When I finished, summer was almost over, and I realized I had actually made it through an entire book in less than eight weeks. For me that is a huge accomplishment. Last year at this time I was writing, yes, but I was also breastfeeding triplets, getting almost zero sleep, and wondering if I had enough energy to stumble to the coffee machine before someone cried again. Most of the time that was me. This year, my summer vacation actually had a vacation in it. I visited third grade. Do I get a gold star?? Huh Mr. Done? Huh?

Originally posted at LA Moms Blog. I occasionally muses about what my kids will tell their third grade teacher about me one day.

Tiptoeing Through the Tulips

August 03, 2009


I’d like to say it all started with a t shirt. But it didn’t. It started way before I bought the shirt. I knew it was coming, but nothing can really prepare you. I like to say that I understand that you cannot understand anything at all until you are there. And at the risk of sounding vague, even understanding that is true in itself.

The t shirt was something I found online. It says, “Things may be complicated at my house, but hey, at least they’re unpredictable.” It resonated with me and continued from there. What I am talking about is my kids. Two of them were recently diagnosed with Cerebral Palsy. It sounds horrible when I see the words on paper, but not when I look at my sweet little babies, it’s actually not so bad. But it sure felt like it on diagnosis day.

My son’s diagnosis was expected. He had a severe brain bleed the day after they were born, 11 weeks early, resulting in a myriad of conditions that eventually arrived at CP. For the grade of bleed he had, he is doing remarkably well. No surprises. My daughter is the one that blindsided me. Her right leg turns in, and I only took her along to the neurologist to rule out CP. Ultimately it is not something that will prevent her from living a normal life, but it added to the laundry list of things to which we will need to adjust over time. The kids will grow and require various things like casts, braces, gait trainers, etc., and of course, more therapy. Though I love the doctors and professionals that make up our ‘team’, it is a constant flow of people in our lives. For someone who is used to being alone, it has been an adjustment for me. I am so very grateful for these caring people who help me and my children daily. But over time, I have come to realize that my time is slowly becoming everyone else’s - not only my children’s, but the whole team’s.

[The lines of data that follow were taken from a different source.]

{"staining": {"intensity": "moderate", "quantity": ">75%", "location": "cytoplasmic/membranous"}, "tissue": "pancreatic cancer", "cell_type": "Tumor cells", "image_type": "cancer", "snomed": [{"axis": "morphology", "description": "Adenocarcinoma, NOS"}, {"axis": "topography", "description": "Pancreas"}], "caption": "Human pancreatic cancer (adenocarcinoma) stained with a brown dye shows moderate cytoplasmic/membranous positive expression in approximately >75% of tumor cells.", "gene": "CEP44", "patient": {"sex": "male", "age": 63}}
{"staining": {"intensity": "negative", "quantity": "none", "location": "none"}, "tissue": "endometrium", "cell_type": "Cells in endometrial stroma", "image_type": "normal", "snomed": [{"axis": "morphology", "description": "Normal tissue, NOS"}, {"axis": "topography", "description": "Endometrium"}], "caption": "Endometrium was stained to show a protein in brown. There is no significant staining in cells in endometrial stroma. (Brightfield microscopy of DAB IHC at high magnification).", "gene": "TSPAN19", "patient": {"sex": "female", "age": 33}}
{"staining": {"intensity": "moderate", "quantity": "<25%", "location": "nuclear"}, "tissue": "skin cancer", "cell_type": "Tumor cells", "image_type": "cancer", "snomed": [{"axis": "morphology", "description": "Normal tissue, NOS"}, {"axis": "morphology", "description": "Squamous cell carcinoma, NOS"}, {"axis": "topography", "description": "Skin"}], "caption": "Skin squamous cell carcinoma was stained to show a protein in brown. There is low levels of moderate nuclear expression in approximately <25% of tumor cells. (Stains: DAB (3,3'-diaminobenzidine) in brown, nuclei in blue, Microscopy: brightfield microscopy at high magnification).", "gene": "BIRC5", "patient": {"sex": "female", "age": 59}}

Fortunately CP is not an advancing condition. It is what it is, and can be improved for later years with early intervention/therapy. It is also not a cognitive impairing condition, thus, my kids are able to communicate and think well. We are very lucky. In the midst of feeling alternately overwhelmed and relieved, I came across a few blogs and sites that helped tremendously. A beautiful essay by Emily Perl Kingsley called ‘Welcome to Holland’ sums it up well. Now, Holland has always seemed like an interesting place to go. But I speak French. I like Brie and wine. Paris would almost always be my choice over other destinations. Ironically, I don’t like heavy perfume or cigarette smoke, and tulips happen to be my favorite flower. So what did we do? We got off the plane in Holland. And as we try to take in our new surroundings, we are tiptoeing oh so delicately through the tulips and realizing just how beautiful these large, bright and simple flowers really are.